Launching Kubernetes and building a new distributed service is relatively easy (inasmuch as this can be said for such a service: you can’t beat [CAP theorem](https://en.wikipedia.org/wiki/CAP_theorem)). However, we need to integrate container management with our existing platform and infrastructure. Some components of the platform are better served by VMs, and we need the ability to containerize services iteratively.
We broke this integration problem down into four categories:
1. 1.Service control and deployment
2. 2.Inter-service communication
3. 3.Infrastructure integration
4. 4.Engineering support and education
**Service Control and Deployment**
We use a custom extension of [Capistrano](https://github.com/capistrano/capistrano) (we call it ‘Skycap’) to deploy services and manage those services at runtime. It is important for us to manage both containerized and classic services through a single, well-established framework. We also need to isolate Skycap from the inevitable breaking changes inherent in an actively-developed tool like Kubernetes.

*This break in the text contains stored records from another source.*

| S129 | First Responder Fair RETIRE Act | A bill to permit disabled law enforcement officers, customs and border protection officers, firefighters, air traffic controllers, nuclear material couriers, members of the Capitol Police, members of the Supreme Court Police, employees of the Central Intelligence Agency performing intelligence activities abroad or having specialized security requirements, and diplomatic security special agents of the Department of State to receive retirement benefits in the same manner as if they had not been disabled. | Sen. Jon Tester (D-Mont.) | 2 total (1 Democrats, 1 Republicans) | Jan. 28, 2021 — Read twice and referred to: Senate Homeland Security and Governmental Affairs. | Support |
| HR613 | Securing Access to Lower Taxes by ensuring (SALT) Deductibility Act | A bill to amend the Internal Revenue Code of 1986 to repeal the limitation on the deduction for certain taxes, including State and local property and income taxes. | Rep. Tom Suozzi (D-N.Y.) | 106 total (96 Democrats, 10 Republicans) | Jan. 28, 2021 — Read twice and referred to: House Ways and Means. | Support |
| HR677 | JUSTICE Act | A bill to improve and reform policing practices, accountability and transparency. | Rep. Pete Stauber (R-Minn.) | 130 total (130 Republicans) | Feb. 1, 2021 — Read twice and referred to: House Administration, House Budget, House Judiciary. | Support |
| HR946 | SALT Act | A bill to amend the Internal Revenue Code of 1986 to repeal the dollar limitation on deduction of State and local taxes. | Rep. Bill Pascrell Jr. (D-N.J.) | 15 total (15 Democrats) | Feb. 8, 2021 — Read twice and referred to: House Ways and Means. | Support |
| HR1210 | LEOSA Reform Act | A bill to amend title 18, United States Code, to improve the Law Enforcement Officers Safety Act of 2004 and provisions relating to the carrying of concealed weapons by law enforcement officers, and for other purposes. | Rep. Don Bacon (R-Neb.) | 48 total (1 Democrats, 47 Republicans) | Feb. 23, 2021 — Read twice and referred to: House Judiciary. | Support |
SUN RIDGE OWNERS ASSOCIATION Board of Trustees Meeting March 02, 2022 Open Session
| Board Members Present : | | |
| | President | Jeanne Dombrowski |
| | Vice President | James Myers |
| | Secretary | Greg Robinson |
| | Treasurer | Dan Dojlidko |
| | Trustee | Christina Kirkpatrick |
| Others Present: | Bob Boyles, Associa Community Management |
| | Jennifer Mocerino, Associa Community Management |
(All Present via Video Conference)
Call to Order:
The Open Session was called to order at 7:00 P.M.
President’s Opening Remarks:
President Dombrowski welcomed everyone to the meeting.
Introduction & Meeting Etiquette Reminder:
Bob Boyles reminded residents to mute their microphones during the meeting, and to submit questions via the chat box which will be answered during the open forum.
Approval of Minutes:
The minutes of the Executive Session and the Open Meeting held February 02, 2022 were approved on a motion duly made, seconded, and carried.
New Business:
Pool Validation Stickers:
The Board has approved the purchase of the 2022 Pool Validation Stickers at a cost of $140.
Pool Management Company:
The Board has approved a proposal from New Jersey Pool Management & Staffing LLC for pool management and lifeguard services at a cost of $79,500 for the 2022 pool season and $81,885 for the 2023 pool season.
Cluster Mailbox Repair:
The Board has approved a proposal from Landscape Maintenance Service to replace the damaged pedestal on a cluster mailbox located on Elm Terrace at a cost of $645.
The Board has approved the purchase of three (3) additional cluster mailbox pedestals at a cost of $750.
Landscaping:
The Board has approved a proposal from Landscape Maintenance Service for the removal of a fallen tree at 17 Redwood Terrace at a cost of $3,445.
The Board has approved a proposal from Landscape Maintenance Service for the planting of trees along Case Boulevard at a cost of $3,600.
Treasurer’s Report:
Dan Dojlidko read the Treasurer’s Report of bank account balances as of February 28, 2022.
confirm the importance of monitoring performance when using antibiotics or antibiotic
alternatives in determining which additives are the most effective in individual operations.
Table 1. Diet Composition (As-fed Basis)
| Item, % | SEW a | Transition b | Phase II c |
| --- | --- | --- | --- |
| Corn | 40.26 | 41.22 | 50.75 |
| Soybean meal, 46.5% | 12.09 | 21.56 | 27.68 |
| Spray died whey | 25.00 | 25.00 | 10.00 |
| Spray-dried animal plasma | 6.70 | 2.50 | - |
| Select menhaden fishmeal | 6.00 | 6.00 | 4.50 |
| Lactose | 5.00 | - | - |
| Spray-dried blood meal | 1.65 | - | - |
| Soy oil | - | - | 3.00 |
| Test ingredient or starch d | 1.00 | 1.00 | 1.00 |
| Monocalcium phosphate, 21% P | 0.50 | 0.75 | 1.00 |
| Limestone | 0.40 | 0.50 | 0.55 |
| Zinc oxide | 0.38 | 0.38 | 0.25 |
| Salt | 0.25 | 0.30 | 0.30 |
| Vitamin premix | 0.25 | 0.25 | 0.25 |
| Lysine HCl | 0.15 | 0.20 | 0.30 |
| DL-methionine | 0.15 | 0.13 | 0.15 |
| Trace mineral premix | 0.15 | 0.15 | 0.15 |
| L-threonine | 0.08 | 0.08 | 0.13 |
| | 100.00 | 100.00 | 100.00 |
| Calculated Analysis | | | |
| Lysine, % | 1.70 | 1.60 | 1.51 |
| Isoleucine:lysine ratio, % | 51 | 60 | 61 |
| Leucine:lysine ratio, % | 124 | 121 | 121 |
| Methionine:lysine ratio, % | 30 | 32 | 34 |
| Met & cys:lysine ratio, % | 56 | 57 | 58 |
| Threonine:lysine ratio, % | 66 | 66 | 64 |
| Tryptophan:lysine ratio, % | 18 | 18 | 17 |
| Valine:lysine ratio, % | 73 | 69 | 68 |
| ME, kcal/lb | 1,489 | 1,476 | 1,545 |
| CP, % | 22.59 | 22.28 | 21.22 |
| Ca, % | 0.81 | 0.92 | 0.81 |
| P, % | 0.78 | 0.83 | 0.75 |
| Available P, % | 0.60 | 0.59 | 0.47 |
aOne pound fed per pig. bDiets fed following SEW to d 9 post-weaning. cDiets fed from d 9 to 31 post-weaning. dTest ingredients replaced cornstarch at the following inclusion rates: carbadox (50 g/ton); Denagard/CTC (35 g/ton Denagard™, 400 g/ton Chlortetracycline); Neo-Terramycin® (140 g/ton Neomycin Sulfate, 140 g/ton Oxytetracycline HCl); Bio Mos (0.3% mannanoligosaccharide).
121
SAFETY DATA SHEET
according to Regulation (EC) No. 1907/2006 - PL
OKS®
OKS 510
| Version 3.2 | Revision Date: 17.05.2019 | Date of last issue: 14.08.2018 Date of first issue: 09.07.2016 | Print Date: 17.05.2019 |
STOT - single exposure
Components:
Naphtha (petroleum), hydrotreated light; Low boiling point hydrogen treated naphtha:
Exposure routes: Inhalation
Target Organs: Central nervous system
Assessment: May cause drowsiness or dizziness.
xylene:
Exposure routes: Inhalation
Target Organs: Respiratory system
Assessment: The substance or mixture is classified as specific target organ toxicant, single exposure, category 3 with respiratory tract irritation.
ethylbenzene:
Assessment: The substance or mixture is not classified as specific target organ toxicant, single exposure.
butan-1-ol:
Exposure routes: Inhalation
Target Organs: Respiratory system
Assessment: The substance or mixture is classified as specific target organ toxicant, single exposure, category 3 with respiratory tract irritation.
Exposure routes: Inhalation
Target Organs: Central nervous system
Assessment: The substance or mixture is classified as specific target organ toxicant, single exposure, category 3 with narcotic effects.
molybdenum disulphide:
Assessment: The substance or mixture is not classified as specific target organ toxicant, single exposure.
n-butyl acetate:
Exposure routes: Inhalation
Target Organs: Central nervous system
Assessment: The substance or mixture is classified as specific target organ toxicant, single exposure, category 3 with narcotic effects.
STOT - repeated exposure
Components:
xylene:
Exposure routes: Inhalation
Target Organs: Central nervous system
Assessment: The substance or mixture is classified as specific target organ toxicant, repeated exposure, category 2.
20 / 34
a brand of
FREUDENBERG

To handle this, we use wrappers in to our service control framework that isolate kubectl behind Skycap and handle issues like ignoring spurious log messages.
Deployment adds a layer of complexity for us. Docker images are a great way to package software, but historically, we’ve deployed from source, not packages. Our engineering team expects that making changes to source is sufficient to get their work released; devs don’t expect to handle additional packaging steps. Rather than rebuild our entire deployment and orchestration framework for the sake of containerization, we use a continuous integration pipeline for our containerized services. We automatically build a new Docker image for every commit to a project, and then we tag it with the Mercurial (Hg) changeset number of that commit. On the Skycap side, a deployment from a specific Hg revision will then pull the Docker images that are tagged with that same revision number.
We reuse container images across multiple environments. This requires environment-specific configuration to be injected into each container instance. Until recently, we used similar source-based principles to inject these configuration values: each container would copy relevant configuration files from Hg by cURL-ing raw files from the repo at run time. Network availability and variability are a challenge best avoided, though, so we now load the configuration into Kubernetes’ [**ConfigMap**](https://kubernetes.io/blog/2016/04/configuration-management-with-containers) feature. This not only simplifies our Docker images, but it also makes pod startup faster and more predictable (because containers don’t have to download files from Hg).